İBB Başkanı Ekrem İmamoğlu’nun avukatı Mehmet Pehlivan’ın ifadesine ulaşıldı. Pehlivan ifadesinde, “Serbest bırakılmayı talep etmeyi onuruma, gururuma ve vicdanımа yediremiyorum çünkü burada bulunmam bir suçun değil, bir mesleğin ve bir duruşun sonucudur” dedi.

İmamoğlu'nun avukatı Mehmet Pehlivan gözaltına alındı

Silivri’deki Marmara Cezaevi’nde tutuklu bulunan İstanbul Büyükşehir Belediye (İBB) Başkanı ve Cumhuriyet Halk Partisi’nin (CHP) cumhurbaşkanı adayı Ekrem İmamoğlu’nun avukatı Mehmet Pehlivan ifadeye çağrıldı. Pehlivan, Avukatlık Kanunu gereği Adalet Bakanlığı’ndan soruşturma izni istenmediği için savcılıkta ifade vermeyi reddetti.

Etkin pişmanlıktan yararlanan Servet Yıldırım ve Adem Soytekin’in ifadelerine dayandırılarak “suç örgütü adına” hareket ettiği iddia edilen Pehlivan, kuvvetli suç şüphesi gerekçesi ile tutuklama talebi ile nöbetçi mahkemeye sevk edildi. Pehlivan, çıkarıldığı hakimlikçe tutuklandı.
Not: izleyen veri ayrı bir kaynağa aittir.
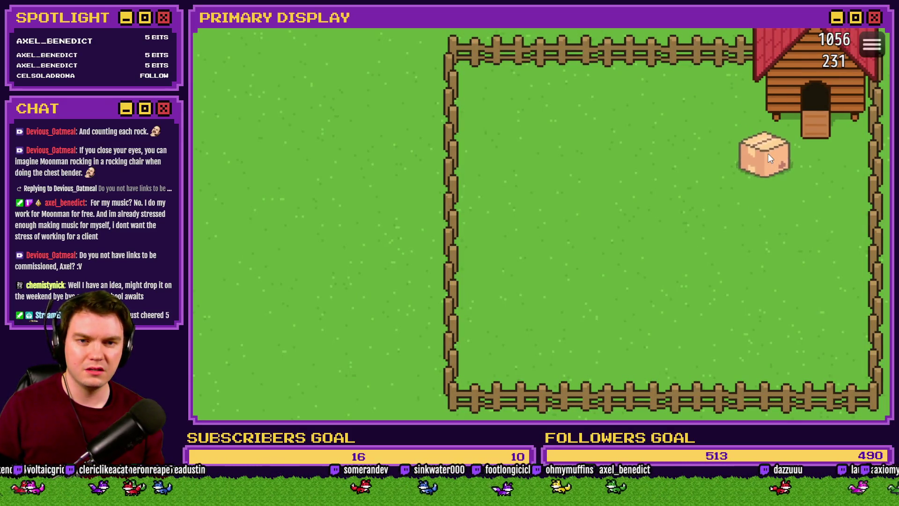
left_click_drag(767, 162, 772, 275)
key("alt+F4")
Mehmet Pehlivan savcılık ifadesinde Ekrem İmamoğlu’nun avukatlığını yaptığı için ifadeye çağrıldığını söyledi, “Bugün burada bulunmamın tek bir gerekçesi vardır, Ekrem İmamoğlu’nun avukatlığını yapıyor olmam, yani hukukun bana yüklediği savunma görevini yerine getiriyor olmam. Ancak ne acıdır ki bu görevin hukuki bir faaliyet olarak değil, cezalandırılması gereken bir eylem olarak görülmektedir. Savunmayı yargının asli bir unsuru olarak değil, susturulması gereken bir tehdit olarak gören bir soruşturma makamının karşısındayız” dedi.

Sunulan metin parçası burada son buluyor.